Altre news telefilmiche prima di concludere qui (finalmente un post medio lungo e non dannatamente lungo). 

SUITS: questa terza stagione sta diventando veramente interessante e soprattutto spazio ad Harvey e Donna e la gelosia everywhere. Perché diciamolo, a parte Louis, che ogni tanto ci vuole, di Mike, Rachel e gli altri frega niente a nessuno. Il centro di Suits devono essere solo Harvey e Donna. 

COPPER: ho recuperato la prima stagione e a parte il sottofondo irlandese, rude e sporco dell'Ottocento che ogni tanto ci vuole, la trama si è persa per strada. E' un peccato perché il potenziale c'era. Si recupererà la seconda stagione con calma, senza affanni.

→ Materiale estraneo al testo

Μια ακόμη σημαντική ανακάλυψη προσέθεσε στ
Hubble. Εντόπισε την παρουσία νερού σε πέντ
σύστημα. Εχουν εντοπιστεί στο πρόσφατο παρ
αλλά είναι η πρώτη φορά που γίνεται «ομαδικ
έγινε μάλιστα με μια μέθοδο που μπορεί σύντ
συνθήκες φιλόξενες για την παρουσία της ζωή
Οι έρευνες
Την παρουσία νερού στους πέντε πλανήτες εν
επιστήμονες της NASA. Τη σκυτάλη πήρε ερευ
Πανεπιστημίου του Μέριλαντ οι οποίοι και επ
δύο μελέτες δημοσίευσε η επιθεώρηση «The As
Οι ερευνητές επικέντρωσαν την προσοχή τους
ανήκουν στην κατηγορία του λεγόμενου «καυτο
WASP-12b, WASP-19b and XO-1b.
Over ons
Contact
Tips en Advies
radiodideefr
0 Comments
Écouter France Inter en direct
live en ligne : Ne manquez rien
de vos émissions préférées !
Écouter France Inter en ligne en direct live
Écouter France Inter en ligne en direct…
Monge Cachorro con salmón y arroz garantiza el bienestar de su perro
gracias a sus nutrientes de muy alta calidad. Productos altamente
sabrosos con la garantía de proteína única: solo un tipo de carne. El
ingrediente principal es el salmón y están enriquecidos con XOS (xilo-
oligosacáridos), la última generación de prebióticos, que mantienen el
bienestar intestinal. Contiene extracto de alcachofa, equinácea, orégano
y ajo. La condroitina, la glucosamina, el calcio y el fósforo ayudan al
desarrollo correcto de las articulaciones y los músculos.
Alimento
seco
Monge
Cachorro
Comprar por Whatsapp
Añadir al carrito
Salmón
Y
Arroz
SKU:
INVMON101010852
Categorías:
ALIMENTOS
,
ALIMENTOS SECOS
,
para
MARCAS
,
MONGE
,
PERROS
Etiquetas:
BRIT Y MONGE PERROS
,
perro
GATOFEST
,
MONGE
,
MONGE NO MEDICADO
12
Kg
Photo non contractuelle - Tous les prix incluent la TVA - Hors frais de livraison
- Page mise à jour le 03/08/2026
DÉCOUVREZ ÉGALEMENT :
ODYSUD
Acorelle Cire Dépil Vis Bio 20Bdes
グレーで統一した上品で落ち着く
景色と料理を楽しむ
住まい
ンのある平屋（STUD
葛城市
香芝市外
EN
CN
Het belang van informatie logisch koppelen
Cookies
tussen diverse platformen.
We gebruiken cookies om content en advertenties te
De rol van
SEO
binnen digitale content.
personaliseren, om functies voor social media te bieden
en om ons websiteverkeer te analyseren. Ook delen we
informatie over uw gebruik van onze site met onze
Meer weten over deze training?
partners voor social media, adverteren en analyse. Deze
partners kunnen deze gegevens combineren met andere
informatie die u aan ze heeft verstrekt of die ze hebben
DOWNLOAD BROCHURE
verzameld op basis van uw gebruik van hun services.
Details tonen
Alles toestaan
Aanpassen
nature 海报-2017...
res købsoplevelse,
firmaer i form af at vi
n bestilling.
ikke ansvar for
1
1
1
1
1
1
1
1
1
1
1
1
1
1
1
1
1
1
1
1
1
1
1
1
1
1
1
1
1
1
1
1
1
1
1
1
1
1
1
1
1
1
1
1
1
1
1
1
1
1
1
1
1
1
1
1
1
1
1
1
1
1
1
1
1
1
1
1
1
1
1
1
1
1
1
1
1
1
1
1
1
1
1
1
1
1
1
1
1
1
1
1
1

DEXTER: è in pausa perché io ho rispetto per una serie che ha dato molto, ha sfornato puntate, più che stagioni, davvero belle ma doveva concludere almeno 4 stagioni fa. Questa ultima ottava stagione è un insulto all'intelligenza di chiunque la difenda. Si vedrà perché è l'ultima stagione ma se prima era una corsa alla visione ora di certo può aspettare anche giorni interi.

TRUE BLOOD: io mi chiedo come è stato possibile che io sia arrivata alla sesta stagione di True Blood ma poi vedi la puntata finale e lo capisci (forse). E' quel trash unico ed irreale ma così surreale che ogni tanto ci vuole per liberare la mente (alla Devious Maids). Poi (SPOILER) dico solo che c'è Eric come mamma l'ha fatto quindi ecco, una visione merita sempre. Sookie, è il personaggio telefilmico più odioso di sempre, lei e il suo spazio fra i denti. 

Nel mentre che tento un recupero al limite dell'impossibile, senza lasciarci il cuore, di Doctor Who, c'è in progetto di recuperare anche THE KILLING (Stagione 3), GRACELAND (Stagione 1), BREAKING BAD (Stagione 5) e almeno altre tre o quattro che sicuramente mi sarò dimenticata.